# 성능 최적화 종합실습 : Car seat sales
유아용 카시트 매출액을 예측해 봅시다.

* 카시트에 대해서 지역 매장 별 매출액을 예측하고자 합니다.

![](https://cdn.images.express.co.uk/img/dynamic/24/590x/child-car-seat-986556.jpg?r=1532946857754)

## 1.환경준비

### (1) Import

In [5]:
#라이브러리들을 불러오자.
import numpy as np
import pandas as pd
import matplotlib.pyplot as plt
import seaborn as sns

# 전처리
from sklearn.model_selection import train_test_split
from sklearn.preprocessing import MinMaxScaler

# 모델링
from sklearn.linear_model import LinearRegression
from sklearn.tree import DecisionTreeRegressor, plot_tree
from sklearn.neighbors import KNeighborsRegressor
from sklearn.svm import SVR
from sklearn.ensemble import RandomForestRegressor
from xgboost import XGBRegressor
from sklearn.metrics import * 

from sklearn.model_selection import GridSearchCV, RandomizedSearchCV

import warnings
warnings.filterwarnings(action='ignore')

### (2) 함수 생성

* 선형회귀용 전진선택법

In [6]:
from statsmodels.regression.linear_model import OLS
from statsmodels.tools import add_constant

def forward_stepwise_linear(x_train, y_train):

    # 변수목록, 선택된 변수 목록, 단계별 모델과 AIC 저장소 정의
    features = list(x_train)
    selected = []
    step_df = pd.DataFrame({ 'step':[], 'feature':[],'aic':[]})

    # 
    for s in range(0, len(features)) :
        result =  { 'step':[], 'feature':[],'aic':[]}

        # 변수 목록에서 변수 한개씩 뽑아서 모델에 추가
        for f in features :
            vars = selected + [f]
            x_tr = x_train[vars]
            model = OLS(y_train, add_constant(x_tr)).fit(disp=False)
            result['step'].append(s+1)
            result['feature'].append(vars)
            result['aic'].append(model.aic)
        
        # 모델별 aic 집계
        temp = pd.DataFrame(result).sort_values('aic').reset_index(drop = True)
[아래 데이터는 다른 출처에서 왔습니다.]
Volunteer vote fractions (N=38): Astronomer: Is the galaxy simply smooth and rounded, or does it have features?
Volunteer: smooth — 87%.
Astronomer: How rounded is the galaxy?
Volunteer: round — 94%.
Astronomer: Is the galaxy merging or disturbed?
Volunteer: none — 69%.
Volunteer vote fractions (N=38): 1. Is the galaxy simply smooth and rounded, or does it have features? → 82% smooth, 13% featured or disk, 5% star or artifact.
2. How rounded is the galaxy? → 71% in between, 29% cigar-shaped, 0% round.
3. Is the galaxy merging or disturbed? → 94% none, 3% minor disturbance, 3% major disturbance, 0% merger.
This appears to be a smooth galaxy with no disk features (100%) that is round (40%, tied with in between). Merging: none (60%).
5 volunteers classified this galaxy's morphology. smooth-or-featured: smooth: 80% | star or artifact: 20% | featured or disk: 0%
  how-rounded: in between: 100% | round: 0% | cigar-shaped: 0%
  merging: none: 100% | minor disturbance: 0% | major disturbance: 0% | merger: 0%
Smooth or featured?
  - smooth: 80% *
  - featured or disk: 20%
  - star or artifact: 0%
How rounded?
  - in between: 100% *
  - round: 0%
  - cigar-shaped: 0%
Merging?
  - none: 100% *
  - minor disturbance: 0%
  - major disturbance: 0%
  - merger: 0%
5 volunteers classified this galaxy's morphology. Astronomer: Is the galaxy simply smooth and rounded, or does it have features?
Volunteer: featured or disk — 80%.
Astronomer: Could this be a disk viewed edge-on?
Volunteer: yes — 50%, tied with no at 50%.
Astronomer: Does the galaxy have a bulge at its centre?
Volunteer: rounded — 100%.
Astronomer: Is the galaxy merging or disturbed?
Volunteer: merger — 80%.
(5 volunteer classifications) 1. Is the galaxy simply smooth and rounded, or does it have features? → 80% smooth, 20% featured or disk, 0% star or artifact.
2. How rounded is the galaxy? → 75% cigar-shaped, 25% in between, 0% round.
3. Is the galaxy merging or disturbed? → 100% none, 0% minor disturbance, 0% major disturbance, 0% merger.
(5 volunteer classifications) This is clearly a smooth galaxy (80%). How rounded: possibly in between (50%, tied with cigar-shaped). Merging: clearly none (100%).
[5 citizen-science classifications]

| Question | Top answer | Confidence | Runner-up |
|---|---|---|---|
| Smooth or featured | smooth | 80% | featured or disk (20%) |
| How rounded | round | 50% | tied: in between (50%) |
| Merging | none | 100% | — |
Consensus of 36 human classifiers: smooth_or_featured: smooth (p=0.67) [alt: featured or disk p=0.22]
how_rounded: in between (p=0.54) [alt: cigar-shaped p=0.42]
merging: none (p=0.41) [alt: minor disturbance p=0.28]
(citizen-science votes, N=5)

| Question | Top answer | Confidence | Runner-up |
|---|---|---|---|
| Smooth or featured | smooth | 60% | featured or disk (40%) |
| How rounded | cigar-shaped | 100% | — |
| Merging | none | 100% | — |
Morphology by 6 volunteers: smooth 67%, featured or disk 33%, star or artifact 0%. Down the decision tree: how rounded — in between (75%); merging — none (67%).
        # 만약 이전 aic보다 새로운 aic 가 크다면 멈추기
        if step_df['aic'].min() < temp['aic'].min() :
            break
        step_df = pd.concat([step_df, temp], axis = 0).reset_index(drop = True)

        # 선택된 변수 제거
        v = temp.loc[0,'feature'][s]
        features.remove(v)

        selected.append(v)
    
    # 선택된 변수와 step_df 결과 반환
    return selected, step_df

* 변수 중요도 그래프

In [7]:
def plot_feature_importance(importance, names):
    feature_importance = np.array(importance)
    feature_names = np.array(names)

    data={'feature_names':feature_names,'feature_importance':feature_importance}
    fi_df = pd.DataFrame(data)

    fi_df.sort_values(by=['feature_importance'], ascending=False,inplace=True)
    fi_df.reset_index(drop=True, inplace = True)

    plt.figure(figsize=(10,8))
    sns.barplot(x='feature_importance', y='feature_names', data = fi_df)
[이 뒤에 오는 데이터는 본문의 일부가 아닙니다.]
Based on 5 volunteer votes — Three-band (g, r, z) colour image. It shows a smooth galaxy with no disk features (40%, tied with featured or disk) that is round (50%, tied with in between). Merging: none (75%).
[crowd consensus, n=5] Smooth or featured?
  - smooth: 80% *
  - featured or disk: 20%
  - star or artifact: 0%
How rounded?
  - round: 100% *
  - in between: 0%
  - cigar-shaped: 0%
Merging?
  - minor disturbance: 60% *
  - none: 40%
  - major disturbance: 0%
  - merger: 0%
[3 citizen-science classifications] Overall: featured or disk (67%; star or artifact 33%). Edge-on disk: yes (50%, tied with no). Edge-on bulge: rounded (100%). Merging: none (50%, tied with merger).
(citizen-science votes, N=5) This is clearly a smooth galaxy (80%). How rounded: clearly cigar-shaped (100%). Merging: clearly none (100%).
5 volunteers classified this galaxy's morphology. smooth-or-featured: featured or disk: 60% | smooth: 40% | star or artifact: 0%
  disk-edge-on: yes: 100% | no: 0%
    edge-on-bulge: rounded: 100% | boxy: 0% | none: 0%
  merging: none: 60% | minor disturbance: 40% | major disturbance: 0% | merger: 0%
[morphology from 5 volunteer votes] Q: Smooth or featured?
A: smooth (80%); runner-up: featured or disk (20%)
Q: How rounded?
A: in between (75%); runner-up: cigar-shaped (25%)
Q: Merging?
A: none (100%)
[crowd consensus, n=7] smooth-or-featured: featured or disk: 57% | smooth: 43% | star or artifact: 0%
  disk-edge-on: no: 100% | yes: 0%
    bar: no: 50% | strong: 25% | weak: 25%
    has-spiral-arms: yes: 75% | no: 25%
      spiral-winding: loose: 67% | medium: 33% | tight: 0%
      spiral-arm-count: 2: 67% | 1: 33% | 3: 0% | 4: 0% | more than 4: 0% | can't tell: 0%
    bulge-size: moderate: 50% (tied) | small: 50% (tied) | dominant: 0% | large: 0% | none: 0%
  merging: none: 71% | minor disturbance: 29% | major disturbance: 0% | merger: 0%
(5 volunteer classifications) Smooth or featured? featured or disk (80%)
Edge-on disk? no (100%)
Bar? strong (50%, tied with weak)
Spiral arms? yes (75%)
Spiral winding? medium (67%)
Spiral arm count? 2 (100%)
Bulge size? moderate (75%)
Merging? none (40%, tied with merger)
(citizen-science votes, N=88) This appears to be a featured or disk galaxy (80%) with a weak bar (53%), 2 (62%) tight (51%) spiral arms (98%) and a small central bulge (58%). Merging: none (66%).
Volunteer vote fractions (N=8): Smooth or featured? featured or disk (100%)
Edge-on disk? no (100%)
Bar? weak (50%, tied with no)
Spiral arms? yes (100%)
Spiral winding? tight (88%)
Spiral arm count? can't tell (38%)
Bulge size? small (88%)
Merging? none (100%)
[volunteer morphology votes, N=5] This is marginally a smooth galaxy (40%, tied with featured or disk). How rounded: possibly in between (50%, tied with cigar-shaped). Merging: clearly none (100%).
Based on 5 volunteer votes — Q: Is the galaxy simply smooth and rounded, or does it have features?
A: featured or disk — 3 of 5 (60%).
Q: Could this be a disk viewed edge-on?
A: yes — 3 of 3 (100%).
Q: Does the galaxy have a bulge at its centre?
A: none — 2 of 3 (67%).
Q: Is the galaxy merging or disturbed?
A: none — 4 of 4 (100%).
    plt.xlabel('FEATURE IMPORTANCE')
    plt.ylabel('FEATURE NAMES')
    plt.grid()

    return fi_df

### (3) Data Loading

In [9]:
data_path = 'https://raw.githubusercontent.com/DA4BAM/dataset/master/Carseats.csv'
data = pd.read_csv(data_path)

URLError: <urlopen error [WinError 10054] 현재 연결은 원격 호스트에 의해 강제로 끊겼습니다>

**변수설명**
> * Sales - 각 지역 판매량(단위 : 1000개) <== Target
* CompPrice - 각 지역 경쟁사 가격
* Income - 각 지역 평균 소득수준(단위 : 1000달러)
* Advertising - 각 지역, 회사의 광고 예산(단위 : 1000달러)
* Population - 지역 인구수(단위 : 1000명)
* Price - 자사 지역별 판매가격
* ShelveLoc - 진열상태
* Age - 지역 인구의 평균 연령
* Education - 각 지역 교육수준 레벨
* Urban - 매장 도시 지역 여부
* US - 매장이 미국에 있는지 여부

## 2.데이터 이해

* 둘러보기

In [None]:
data.head()

## 3.데이터 준비

### (1) 데이터 정리

In [None]:
data['Diff_Price'] = data['CompPrice'] - data['Price']
data.drop('CompPrice', axis = 1, inplace = True)

### (2) 데이터분할1 : x, y 나누기

In [None]:
target = 'Sales'
x = data.drop(target, axis=1)
y = data.loc[:,target]

### (3) NA 조치

### (4) 가변수화

In [None]:
dummies = ['ShelveLoc','Education','Urban','US']
x = pd.get_dummies(x,columns=dummies,drop_first=True)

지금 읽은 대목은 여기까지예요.